I wanna see Boo all grown up and sexy.


----------



## Brian (Apr 23, 2010)

oh shi- can't wait


----------



## Detective (Apr 23, 2010)

Kitty!?






.... About damn time.


----------



## Platinum (Apr 23, 2010)

Fucking excellent news.


----------



## Narcissus (Apr 23, 2010)

Oh wow. This really caught me off-guard. I never expected a sequel of this movie.

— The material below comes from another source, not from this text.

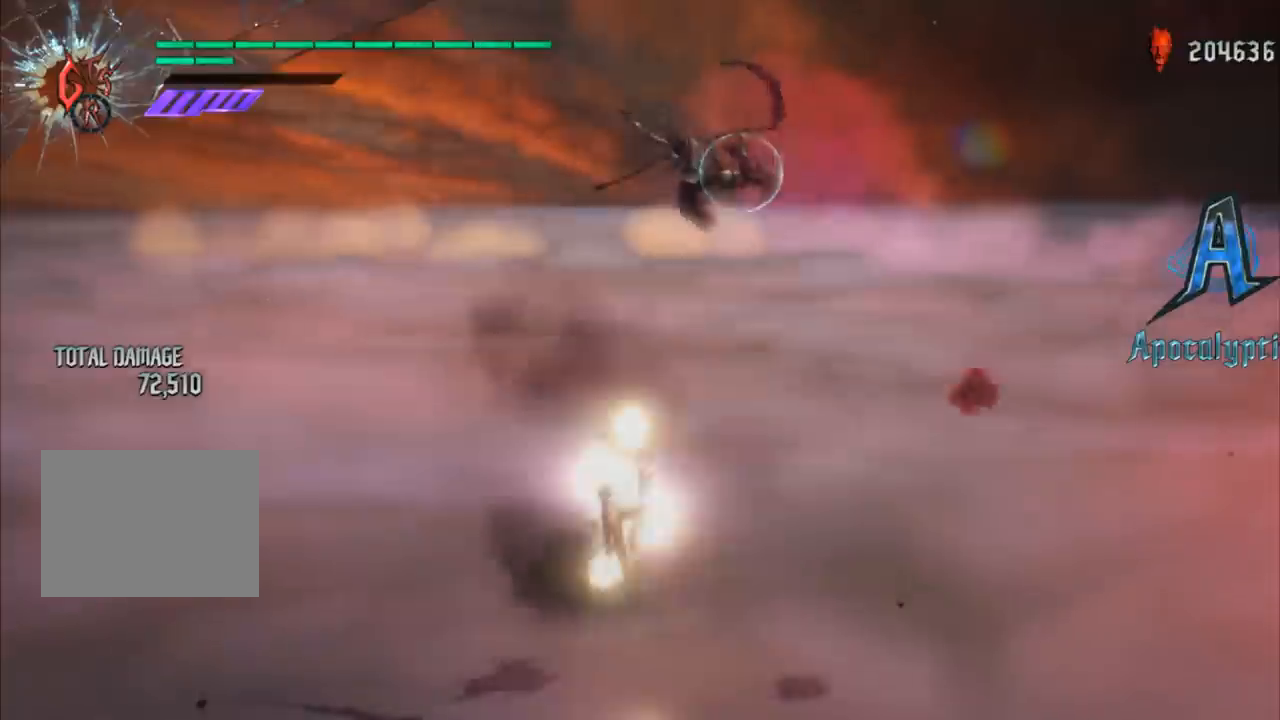
{"buttons": ["B", "R1"], "left_stick": "center", "right_stick": "center", "events": [[33, "B", "up"], [100, "L2", "down"], [167, "L2", "up"], [200, "B", "down"], [267, "B", "up"], [334, "B", "down"], [367, "B", "up"], [467, "B", "down"]]}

Good to hear though. I really enjoyed the first one, and from the way they ended it, I can't imagine what angle they'll use for a sequel, so there is even some wondering and suspense about it.


----------



## Ziko (Apr 23, 2010)

Well..it's great and all, but I was hoping for The Incredibles 2..


----------



## Ema Skye (Apr 23, 2010)

OMG


----------



## CrazyMoronX (Apr 23, 2010)

I remember that movie. :33

I might actually watch this one. But only when I'm bored out of my mind, think about downloading it, have no games to play, already masturbated until my penis was sore, there's absolutely nothing on TV, nowhere to go, nobody to talk to, and nobody is looking.


----------



## Parallax (Apr 23, 2010)

:WOW :WOW :WOW


----------



## Dante (Apr 23, 2010)

> November 16th, 2012


Fuck yea, a month before the end of the world, gotta watch it in theatre this time


----------



## Narcissus (Apr 23, 2010)

Ziko said:


> Well..it's great and all, but I was hoping for The Incredibles 2..



Patience.

I'm sure that will come in time.


----------



## Bleach (Apr 23, 2010)

Probably won't be as funny as first but can't wait


----------



## ~Gesy~ (Apr 23, 2010)

never liked the first one.

rather have a bug's life 2 or the incredibles 2


----------



## Hidd3N_NiN (Apr 23, 2010)

Ugh, I hated Bug's Life. I think its probably the only Pixar movie I absolutely despise. Anyway, looking forward to Monsters Inc 2! :33 But yes, I would rather have an Incredibles sequel instead.


----------



## ~Gesy~ (Apr 23, 2010)

Hidd3N_NiN said:


> Ugh, I hated Bug's Life. I think its probably the only Pixar movie I absolutely despise. Anyway, looking forward to Monsters Inc 2! :33 But yes, I would rather have an Incredibles sequel instead.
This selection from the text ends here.